Das ist US-Marketing in Reinkultur. Wenn man Aufmerksamkeit generieren will, wird oftmals mit Ängsten und überzogenen Szenarien gespielt. Wir Menschen haben oft Angst vor Dingen, die wir nicht verstehen. Die meisten KI-Experten, die wissen, was der Stand heutiger Algorithmen ist, haben keine Angst vor künftigen KI-Entwicklungen. Wir bauen ja auch Bagger, die grosse Löcher graben können, haben aber keine Angst davor. Ein Bagger schaufelt das Loch genau da, wo wir es ihm sagen, und genau gleich verhält es sich mit KI. Wir bauen bei der KI doch keinen freien Willen und Autonomie ein, das machen wir bei den Baggern auch nicht. Wenn wir eine neue Spezies bauen, die viel intelligenter und stärker ist als wir, dann hätten wir tatsächlich ein Problem. Eher glaube ich aber, dass der Mensch mit der Technologie mitwachsen und sich weiterentwickeln wird.
Text: Dino Nodari
Fotos: Emanuel Freudiger
KI-Illustrationen: Alban Seeger mit Dream by Wombo
«Beängstigend gut»
Generative KI ist eine Technologie, bei
der Computer aus grossen Datenmengen lernen und dann eigenständig Inhalte erstellen können. Zum Beispiel kann sie basierend auf vielen Texten neue schreiben, Bilder malen oder Musik komponieren. Sie erkennt Muster und Zusammenhänge, ahmt menschliche Kreativität nach und erzeugt vielfältige Werke, die überraschend echt wirken.

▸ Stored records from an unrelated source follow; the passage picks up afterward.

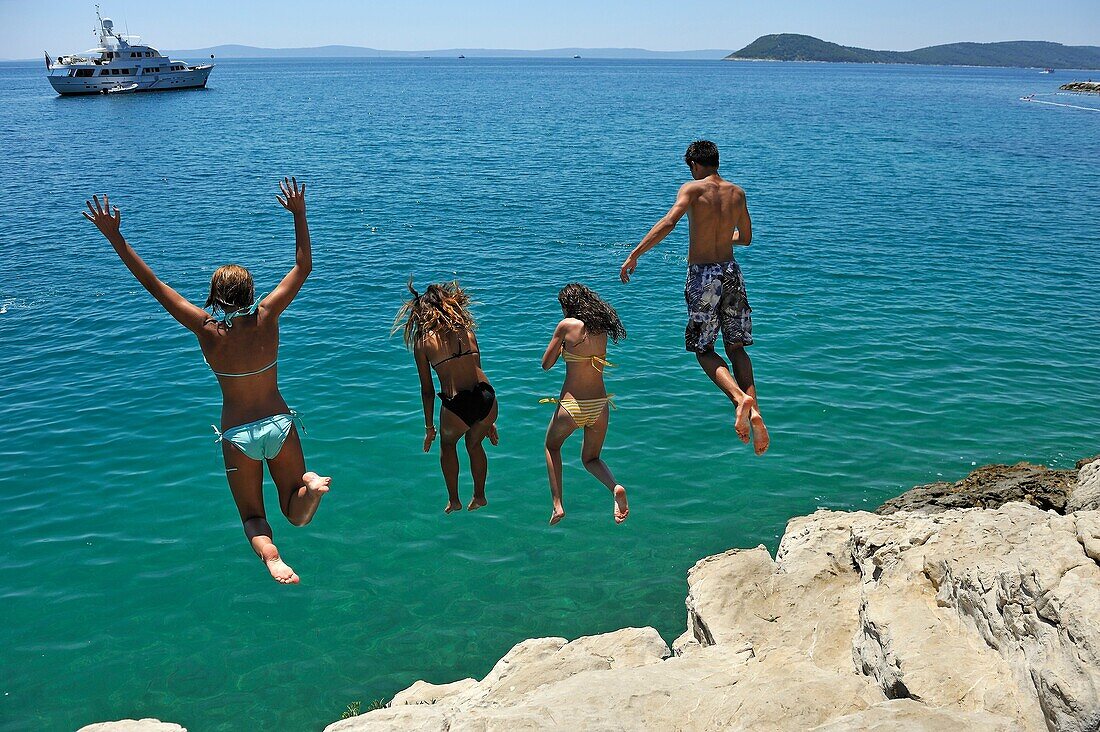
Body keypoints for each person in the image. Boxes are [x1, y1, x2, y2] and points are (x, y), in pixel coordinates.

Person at [82, 179, 331, 585]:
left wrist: (116, 238)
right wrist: (299, 214)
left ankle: (272, 559)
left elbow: (155, 287)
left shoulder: (206, 329)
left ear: (214, 298)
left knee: (254, 517)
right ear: (251, 291)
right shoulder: (268, 314)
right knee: (295, 511)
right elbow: (304, 266)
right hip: (279, 425)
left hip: (239, 436)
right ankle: (310, 486)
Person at [620, 140, 769, 455]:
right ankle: (755, 410)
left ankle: (739, 400)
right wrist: (719, 233)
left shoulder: (691, 189)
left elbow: (669, 223)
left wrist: (636, 253)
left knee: (703, 349)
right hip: (732, 273)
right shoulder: (737, 193)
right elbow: (746, 238)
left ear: (695, 165)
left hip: (703, 275)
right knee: (737, 347)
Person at [394, 281, 499, 514]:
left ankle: (454, 500)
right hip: (487, 398)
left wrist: (429, 426)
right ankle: (480, 495)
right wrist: (491, 421)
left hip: (457, 403)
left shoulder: (423, 342)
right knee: (474, 444)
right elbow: (478, 369)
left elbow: (427, 390)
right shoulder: (467, 329)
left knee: (448, 444)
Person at [540, 284, 629, 525]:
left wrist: (560, 346)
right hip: (600, 406)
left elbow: (545, 364)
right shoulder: (600, 329)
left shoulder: (567, 325)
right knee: (591, 459)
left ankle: (558, 505)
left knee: (552, 446)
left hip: (572, 406)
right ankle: (615, 487)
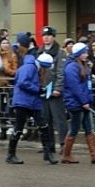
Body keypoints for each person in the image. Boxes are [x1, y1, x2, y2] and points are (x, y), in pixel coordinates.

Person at [7, 53, 57, 164]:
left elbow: (25, 83)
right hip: (24, 102)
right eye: (47, 68)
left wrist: (39, 90)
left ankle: (47, 154)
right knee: (19, 128)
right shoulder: (30, 67)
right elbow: (22, 82)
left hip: (30, 101)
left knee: (43, 126)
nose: (47, 71)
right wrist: (38, 89)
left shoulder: (31, 67)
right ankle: (10, 155)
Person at [61, 43, 95, 164]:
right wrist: (84, 101)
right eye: (84, 52)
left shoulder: (82, 65)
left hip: (83, 102)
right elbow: (75, 87)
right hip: (76, 103)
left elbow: (85, 85)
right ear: (78, 54)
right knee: (75, 129)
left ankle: (94, 155)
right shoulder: (71, 67)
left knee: (89, 128)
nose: (87, 54)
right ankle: (66, 154)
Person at [39, 26, 68, 158]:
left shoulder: (60, 52)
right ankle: (49, 146)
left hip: (55, 92)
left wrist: (58, 88)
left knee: (59, 119)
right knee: (46, 119)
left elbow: (61, 72)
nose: (46, 37)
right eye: (44, 35)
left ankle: (64, 145)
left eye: (49, 35)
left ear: (53, 37)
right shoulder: (39, 51)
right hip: (43, 91)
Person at [0, 38, 18, 140]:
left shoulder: (12, 55)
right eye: (3, 43)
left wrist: (5, 68)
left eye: (7, 43)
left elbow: (15, 71)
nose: (5, 45)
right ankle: (3, 130)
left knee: (8, 109)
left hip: (7, 86)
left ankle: (16, 130)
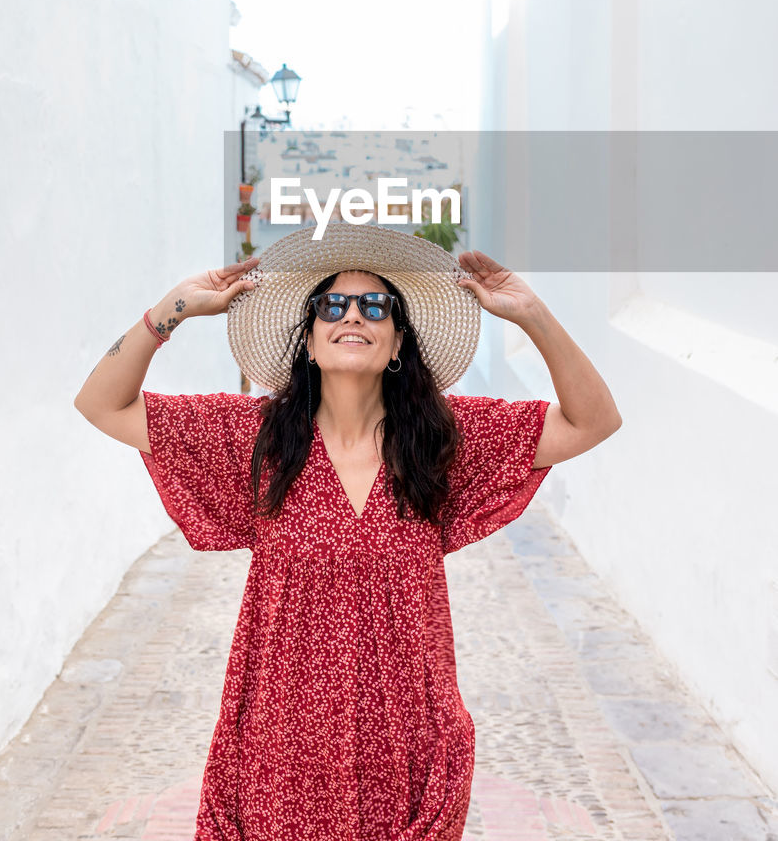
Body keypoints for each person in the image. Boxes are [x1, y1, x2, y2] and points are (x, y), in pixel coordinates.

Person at [74, 221, 622, 840]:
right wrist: (172, 308)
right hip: (280, 756)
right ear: (309, 340)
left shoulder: (442, 442)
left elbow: (592, 421)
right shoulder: (254, 439)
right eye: (332, 304)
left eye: (375, 306)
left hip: (405, 751)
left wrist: (533, 318)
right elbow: (102, 404)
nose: (352, 315)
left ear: (395, 346)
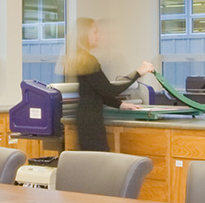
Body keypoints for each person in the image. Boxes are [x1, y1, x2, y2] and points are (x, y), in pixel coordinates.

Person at [63, 16, 153, 152]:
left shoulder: (80, 58)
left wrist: (121, 105)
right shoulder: (88, 60)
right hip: (91, 121)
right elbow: (109, 90)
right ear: (84, 34)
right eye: (95, 32)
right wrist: (138, 72)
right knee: (100, 162)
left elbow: (98, 91)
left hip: (87, 119)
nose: (98, 36)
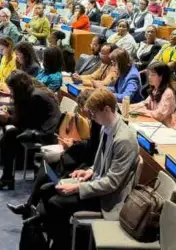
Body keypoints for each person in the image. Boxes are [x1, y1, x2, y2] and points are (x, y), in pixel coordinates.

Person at [44, 89, 138, 250]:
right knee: (48, 190)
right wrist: (89, 171)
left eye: (93, 114)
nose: (91, 118)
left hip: (108, 199)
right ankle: (57, 238)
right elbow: (101, 162)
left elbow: (112, 183)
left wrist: (78, 187)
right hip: (97, 183)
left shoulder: (124, 140)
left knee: (55, 203)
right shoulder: (105, 127)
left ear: (107, 109)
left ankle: (61, 244)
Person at [0, 72, 59, 191]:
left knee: (10, 135)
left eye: (11, 89)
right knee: (0, 122)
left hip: (45, 133)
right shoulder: (29, 94)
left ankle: (7, 177)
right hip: (36, 126)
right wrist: (8, 109)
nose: (10, 92)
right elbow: (24, 115)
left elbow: (25, 122)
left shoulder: (36, 97)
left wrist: (8, 118)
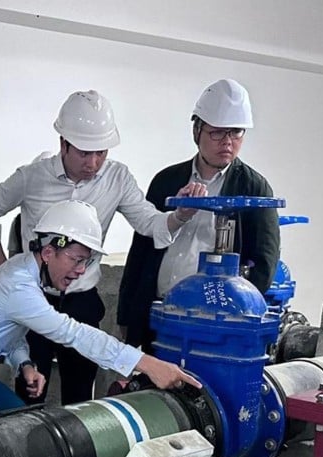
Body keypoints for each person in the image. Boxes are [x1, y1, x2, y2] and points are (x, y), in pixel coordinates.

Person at [0, 90, 206, 408]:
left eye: (100, 152)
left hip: (81, 300)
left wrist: (179, 215)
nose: (93, 163)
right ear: (63, 144)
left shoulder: (117, 178)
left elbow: (150, 224)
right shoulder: (32, 178)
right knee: (29, 395)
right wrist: (2, 268)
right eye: (84, 153)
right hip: (33, 300)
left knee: (82, 397)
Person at [0, 200, 201, 418]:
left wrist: (25, 364)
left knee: (26, 425)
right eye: (76, 260)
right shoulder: (18, 285)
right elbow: (73, 333)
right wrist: (149, 364)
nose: (80, 270)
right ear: (48, 252)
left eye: (86, 261)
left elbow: (9, 332)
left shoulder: (26, 272)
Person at [118, 79, 280, 351]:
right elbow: (141, 250)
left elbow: (265, 262)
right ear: (197, 131)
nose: (227, 142)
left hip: (213, 323)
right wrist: (126, 313)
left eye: (236, 133)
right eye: (217, 133)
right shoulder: (166, 180)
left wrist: (236, 316)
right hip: (158, 313)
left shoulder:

Die vorangehenden drei unredigierten Sätze hat Chat GPT formuliert und sie zeigen, was generative KI heute schon in der Lage ist zu leisten. «ChatGPT ist beängstigend gut. Wir
sind nicht weit entfernt von einer gefährlich starken KI», sagte Elon Musk im letzten Dezember, um kurz darauf mit tausend anderen Persönlichkeiten eine Denkpause zu fordern, um sich genauer mit den Risiken auseinanderzusetzen. In der Zwischenzeit ist es ChatGPT gelungen, hundert Millionen Nutzer in nur zwei Monaten zu erreichen. Zum Vergleich: Das Telefon brauchte dafür 75 Jahre.